Your answer must hold only the lines below from the line containing "M174,715L181,717L191,724V727L187,733H174L166,726L168,716Z" through the line containing "M639,20L643,24L639,33L620,23Z", each reproduced exactly.

┌──

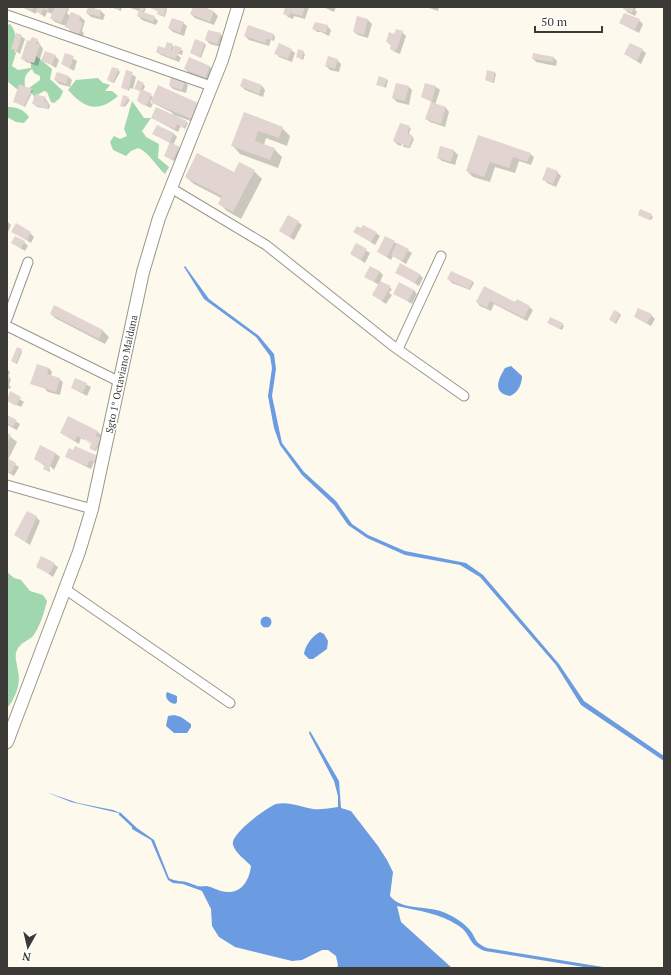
<svg xmlns="http://www.w3.org/2000/svg" width="671" height="975" viewBox="0 0 671 975" font-family="'PT Serif',serif">
  <style>
    .green { fill: #a0d7af }
    .water { fill: #6b9ce2 }
    .shadow { fill: #0003; fill-rule: evenodd }
    .lines { fill: none; stroke-linecap: round; stroke-linejoin: round }
    .stream { stroke: #6b9ce2; stroke-width: 2.5 }
    .building { fill: #e2d4d1 }
    .minor-casing { stroke: #99968b; stroke-width: 11 }
    .major-casing { stroke: #99968b; stroke-width: 14 }
    .minor { stroke: #fff; stroke-width: 9 }
    .major { stroke: #fff; stroke-width: 12 }
    .labels { text-anchor: middle; stroke-width: 3.5; stroke-linejoin: round; paint-order: stroke }
    .street-label { font-size: 10px; fill: #3c3a36; stroke: #fff }
  </style>
  <rect width="100%" height="100%" fill="#fdf9ed"/>
  <path class="green" d="M10,24C17,33 16,37 12,47L16,53L12,66L18,70L31,68V61L36,56L52,69L50,79L63,91L60,98L54,103L51,102L47,92L44,91L34,97L29,88L40,80V76L34,73L32,69C25,74 24,78 25,86L18,90L7,81V25Z
    M98,78L103,83L110,85L105,91H112L118,96C98,113 85,109 68,90L76,80Z
    M132,101L144,118H151L142,131L146,137L159,144L158,158L169,167L165,174C156,166 148,151 138,148L131,151L126,156L113,150L110,142L114,136L120,139L127,136L124,129Z
    M7,107C17,107 23,109 29,117L24,123L16,122L7,117Z
    M7,572L14,578L21,580L30,591L43,595L47,601C45,610 39,629 33,636C28,641 21,642 17,650C14,657 17,663 18,671C21,684 16,695 9,706H7Z"/>
  <path class="water" d="M185,266L209,299L259,336L274,354L276,369L272,396L282,443L304,472L336,501L352,524L368,535L405,551L466,563L483,575L559,664L584,701L664,756V761L581,705L556,665L480,577L460,565L405,555L367,538L348,525L334,505L302,475L280,445L274,428L268,396L272,368L270,356L256,337L204,299L184,267Z
    M511,366L522,376C522,384 518,393 510,396C491,393 499,378 505,368Z
    M260.5 622a5.5 5.5 0 1 1 11 0a5.5 5.5 0 1 1-11 0Z
    M320,632L324,634L328,641L327,649L313,659H309L304,654C305,646 312,636 320,632Z
    M167,692L177,696V702L175,704C169,703 164,698 167,692Z
    M174,715L181,717L191,724V727L187,733H174L166,726L168,716Z
    M310,731L339,781L341,808L351,811L378,846L387,860L393,872L390,896C402,911 426,905 443,912C451,915 463,922 469,929C477,938 473,942 487,948L609,968H590L485,951C467,944 472,935 459,926C439,913 419,911 397,906L401,922L452,968H337L338,965L336,956L328,950H322L302,960L292,961L235,947L219,937L212,926L211,909L202,891L183,884L173,883L168,880L151,840L132,829V827L134,826L154,840L169,878C175,882 182,880 189,883C198,886 197,887 206,886C210,886 217,890 221,891C239,896 249,883 251,866C246,860 236,854 233,845C230,834 266,808 276,804C289,801 301,807 313,809C320,810 330,808 338,807V796L334,781L311,737L309,733Z
    M46,792L78,803L113,810L123,814L71,802Z"/>
  <path class="shadow" d="M22,7H67L69,9L67,13L70,16L71,13L81,17L85,21L82,31L84,33L81,40L66,26L55,22L51,18L53,14L47,12L45,17L36,11V14Z
    M89,7H95V9L101,11L105,15L103,20L91,17L87,13Z
    M111,7H122L121,11Z
    M127,7H146L144,13L154,17L158,21L156,25L142,20L138,16L139,11Z
    M148,7L166,8L167,9L165,17L159,15L158,11Z
    M194,7H201L214,12L218,16L214,25L195,18L191,14Z
    M286,7H309L305,19L294,16L293,19L288,17L284,13Z
    M323,7H336L334,12Z
    M426,7H439L438,11Z
    M624,7H637L635,10L637,12L635,16L627,12Z
    M358,17L368,20L372,24L368,38L358,35L354,32Z
    M639,20L643,24L639,33L620,23Z
    M183,23L187,26L184,36L173,32L169,28Z
    M327,26L331,30L329,36L321,32H317L314,29Z
    M248,27L274,35L275,37L274,41L271,40L269,46L249,40L245,36Z
    M402,32L406,36L400,54L395,52L391,49L392,46L387,42Z
    M220,34L224,38L221,47L210,44L206,40Z
    M21,36L25,39L20,54L12,49Z
    M37,40L43,49L38,66L26,62L22,58Z
    M204,43L206,45L201,58L191,53Z
    M172,45L174,47L172,52L174,53L176,47L183,51L182,55L176,53L181,58L179,62L161,55L157,52L169,51Z
    M291,50L295,53L292,62L279,57L276,53Z
    M642,50L646,53L641,64L625,54Z
    M303,52L305,54L303,60L297,57Z
    M66,54L77,61L74,71L62,64Z
    M55,56L59,60L56,68L43,60Z
    M553,57L557,61L556,66L536,62L533,58Z
    M337,60L341,64L339,72L330,70L326,66Z
    M210,67L213,70L208,81L189,73L185,69Z
    M118,70L120,72L114,83L109,81L108,79Z
    M127,71L136,77L133,89L130,88L129,91L122,87Z
    M494,72L496,74L494,83L488,81L486,80Z
    M69,77L72,80L70,87L59,84L55,80Z
    M244,79L262,86L265,90L263,97L245,90L241,86Z
    M387,79L388,81L386,88L377,84Z
    M184,82L188,85L186,93L173,89L170,86Z
    M143,84L145,86L143,91L153,97L150,102L152,104L159,86L198,104L199,106L193,122L177,116L176,117L188,123L185,129L181,126L178,132L154,119L152,118L176,117L171,112L153,103L151,108L142,104L138,101L142,93L135,88Z
    M426,84L436,87L440,90L435,105L446,108L449,112L445,127L430,122L426,119L432,102L422,97Z
    M409,87L412,90L409,105L397,102L393,98Z
    M31,90L33,91L25,107L14,101Z
    M124,96L130,100L125,107L121,105Z
    M45,98L50,105L49,109L37,107L33,103Z
    M245,114L282,128L290,136L287,146L266,138L264,145L274,149L282,157L278,168L240,154L233,146Z
    M409,127L411,129L409,133L414,139L410,148L403,147L408,132H406L401,146L398,145L394,141Z
    M173,133L177,137L173,145L181,149L174,161L165,156L170,143L153,134Z
    M479,137L530,154L534,157L531,165L519,161L515,173L495,167L490,182L473,177L467,171Z
    M441,147L454,151L458,155L455,165L442,161L438,158Z
    M254,171L262,179L241,219L227,211L219,203L221,198L194,184L186,177Z
    M557,172L561,176L556,187L547,183L543,179Z
    M651,215L653,217L651,220L641,216Z
    M7,221L11,225L7,234Z
    M298,222L302,225L294,240L280,231Z
    M355,232L376,233L380,236L375,245Z
    M30,233L34,237L31,243L18,235Z
    M23,241L28,246L25,251L12,243Z
    M394,242L412,253L406,264L393,256L391,260L379,252Z
    M356,244L370,253L365,263L351,254Z
    M379,271L383,275L380,282L392,289L389,293L392,295L386,304L373,295L379,285L366,277Z
    M396,272L419,274L423,278L419,286Z
    M448,279L472,281L474,283L470,290L452,283Z
    M484,287L516,303L529,307L533,310L527,321L494,304L491,311L480,306L477,302Z
    M414,290L417,294L412,304L394,293Z
    M54,307L103,331L109,337L105,344L55,318L51,314Z
    M619,313L621,315L616,324L612,321Z
    M651,315L655,319L651,326L635,317Z
    M550,324H562L564,326L562,330Z
    M21,350L22,352L17,364L13,362L12,360Z
    M49,368L52,372L51,376L59,379L63,382L60,395L48,392L44,388L31,384Z
    M7,369L10,372L8,377L11,379L9,385L11,387L10,389L7,388Z
    M76,379L91,387L87,396L72,388Z
    M10,393L24,402L21,407L7,400Z
    M7,416L20,424L17,430L7,425Z
    M97,431L103,437L96,451L92,449V445L81,438L79,444L61,433ZM84,438L97,444L96,446L84,440Z
    M7,434L17,442L8,460L19,467L14,476L7,472Z
    M41,447L56,454L60,457L54,470L49,465L50,472L46,470L45,466L35,459Z
    M66,457H97V463L94,462L91,469Z
    M36,517L40,521L30,545L15,535Z
    M54,564L58,567L53,577L37,566Z"/>
  <g class="lines">
    <path class="stream" d="M120,814L135,828"/>
  </g>
  <path class="building" d="M22,7H33L32,10Z
    M38,7H49L48,11L43,9L41,14L36,12Z
    M55,7H68L61,23L50,18Z
    M88,7L101,10L100,17L86,13Z
    M111,7H120L119,10Z
    M140,7H145L143,12L155,16L153,22L137,16Z
    M149,7H158L157,11Z
    M158,7H166L164,16L157,14Z
    M193,7H204L214,11L210,22L190,14Z
    M285,7H305L302,16L290,13L289,16L283,14Z
    M623,7H634L632,13L623,9Z
    M71,12L81,16L79,21L83,23L78,37L69,33L70,29L65,27Z
    M624,13L640,19L635,30L619,23Z
    M357,16L368,19L364,35L353,32Z
    M172,18L184,22L180,33L168,28Z
    M315,22L328,25L326,33L312,29Z
    M248,25L274,34L272,40L267,39L265,43L244,36Z
    M396,29L403,31L396,51L390,49L391,44L386,42L389,32L394,34Z
    M208,30L221,33L217,44L205,40Z
    M16,33L22,35L17,51L11,49Z
    M32,37L38,39L36,43L40,45L34,63L21,59L27,40L30,41Z
    M195,39L205,43L200,57L190,53Z
    M167,42L173,44L171,50L173,51L175,45L182,48L175,59L156,52L158,46L165,48Z
    M279,43L292,49L288,59L274,54Z
    M630,43L643,49L637,61L624,54Z
    M298,49L304,51L302,59L296,57Z
    M45,51L56,55L52,65L41,61Z
    M65,53L74,56L70,68L61,64Z
    M533,53L554,57L553,62L532,59Z
    M328,56L338,59L335,69L325,66Z
    M189,57L210,66L205,78L184,69Z
    M112,67L119,69L113,82L107,80Z
    M126,70L133,72L128,90L121,88Z
    M487,70L495,72L493,82L485,80Z
    M57,72L69,76L66,84L54,80Z
    M379,76L387,79L384,87L376,85Z
    M171,77L185,81L182,90L169,86Z
    M243,78L262,85L259,94L240,86Z
    M138,80L144,83L141,89L152,94L146,106L137,101L140,91L134,89Z
    M396,83L409,86L405,101L392,98Z
    M425,83L436,86L432,101L421,97Z
    M19,84L32,89L24,106L13,102Z
    M158,85L198,103L192,119L151,102Z
    M35,94L46,97L44,101L49,103L47,109L32,104Z
    M123,95L129,97L123,107L120,106Z
    M431,102L446,107L441,124L425,119Z
    M156,107L187,121L184,128L177,124L175,129L151,118Z
    M244,112L283,127L279,138L258,131L255,141L275,148L270,160L231,146Z
    M400,123L410,126L407,134L413,136L409,147L393,141Z
    M157,125L174,133L170,142L152,134Z
    M478,135L531,153L527,162L513,157L509,168L490,162L484,177L466,171Z
    M170,142L180,147L172,160L164,156Z
    M440,146L454,150L451,162L437,158Z
    M197,153L234,172L239,162L255,170L233,212L218,204L222,196L185,177Z
    M547,167L558,171L553,184L542,180Z
    M640,209L652,214L649,220L638,215Z
    M288,215L299,221L290,237L279,231Z
    M16,223L31,232L27,240L11,232Z
    M363,225L377,232L371,242L353,232L357,226L361,228Z
    M15,236L25,241L21,248L11,243Z
    M385,236L395,241L387,257L377,252Z
    M356,243L367,249L361,260L350,254Z
    M397,243L409,249L402,261L391,255Z
    M400,263L420,274L415,283L395,273Z
    M370,266L380,271L374,282L364,277Z
    M451,271L473,281L469,289L447,279Z
    M380,281L391,286L382,301L372,295Z
    M399,282L414,290L408,301L393,294Z
    M484,286L515,302L517,299L530,306L524,318L490,301L487,308L476,302Z
    M54,305L103,330L99,339L50,314Z
    M638,308L652,314L647,323L634,317Z
    M614,310L620,313L615,323L609,320Z
    M550,317L563,323L560,329L547,323Z
    M17,347L22,349L16,363L11,361Z
    M37,364L49,368L47,374L60,378L56,392L43,388L46,379L43,388L30,384Z
    M7,375L10,377L7,384Z
    M75,378L87,383L83,393L71,388Z
    M10,391L21,397L16,406L7,401Z
    M7,415L17,420L13,427L7,424Z
    M68,416L98,431L95,436L101,438L94,451L89,448L92,443L77,436L75,441L60,433Z
    M7,433L11,435L7,444Z
    M40,445L56,453L48,471L43,469L45,465L34,459Z
    M75,446L98,456L95,462L90,460L87,466L65,457L69,448L73,450Z
    M7,458L16,463L11,473L7,471Z
    M27,511L37,516L26,542L14,535Z
    M41,556L55,563L49,574L36,567Z"/>
  <g class="lines">
    <g class="minor-casing">
      <path id="minor" d="M7,15L211,86
        M171,188L266,245L393,346L464,396
        M7,319L28,262
        M7,326L120,382
        M398,349L441,256
        M7,485L92,509
        M65,589L230,703"/>
    </g>
    <g class="major-casing">
      <path id="major" d="M7,742L79,552L92,509L143,272L159,218L222,60L238,7"/>
    </g>
    <use href="#minor" class="minor"/>
    <use href="#major" class="major"/>
  </g>
  <g class="labels">
    <g class="street-label">
      <text transform="translate(121 374) rotate(-78)" y="4">Sgto 1° Octaviano Maidana</text>
    </g>
  </g>
  <rect width="671" height="975" fill="none" stroke="#3c3a36" stroke-width="16"/>
  <g transform="translate(28 947) rotate(188)" stroke="#ffffff" stroke-width="3" paint-order="stroke">
  <path d="M0-3L7 15L0 10L-7 15Z" fill="#3c3a36"/>
  <text y="-6" font-size="11" font-weight="bold" text-anchor="middle" fill="#3c3a36">N</text>
  </g>
  <path d="M535 26v6h67v-6" fill="none" stroke="#3c3a36" stroke-width="2"/>
  <text x="541" y="26" font-size="12" fill="#3c3a36" stroke="#ffffff" stroke-width="3" paint-order="stroke">50 m</text>
</svg>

└──

Response to the task =>
    M174,715L181,717L191,724V727L187,733H174L166,726L168,716Z
    M310,731L339,781L341,808L351,811L378,846L387,860L393,872L390,896C402,911 426,905 443,912C451,915 463,922 469,929C477,938 473,942 487,948L609,968H590L485,951C467,944 472,935 459,926C439,913 419,911 397,906L401,922L452,968H337L338,965L336,956L328,950H322L302,960L292,961L235,947L219,937L212,926L211,909L202,891L183,884L173,883L168,880L151,840L132,829V827L134,826L154,840L169,878C175,882 182,880 189,883C198,886 197,887 206,886C210,886 217,890 221,891C239,896 249,883 251,866C246,860 236,854 233,845C230,834 266,808 276,804C289,801 301,807 313,809C320,810 330,808 338,807V796L334,781L311,737L309,733Z
    M46,792L78,803L113,810L123,814L71,802Z"/>
  <path class="shadow" d="M22,7H67L69,9L67,13L70,16L71,13L81,17L85,21L82,31L84,33L81,40L66,26L55,22L51,18L53,14L47,12L45,17L36,11V14Z
    M89,7H95V9L101,11L105,15L103,20L91,17L87,13Z
    M111,7H122L121,11Z
    M127,7H146L144,13L154,17L158,21L156,25L142,20L138,16L139,11Z
    M148,7L166,8L167,9L165,17L159,15L158,11Z
    M194,7H201L214,12L218,16L214,25L195,18L191,14Z
    M286,7H309L305,19L294,16L293,19L288,17L284,13Z
    M323,7H336L334,12Z
    M426,7H439L438,11Z
    M624,7H637L635,10L637,12L635,16L627,12Z
    M358,17L368,20L372,24L368,38L358,35L354,32Z
    M639,20L643,24L639,33L620,23Z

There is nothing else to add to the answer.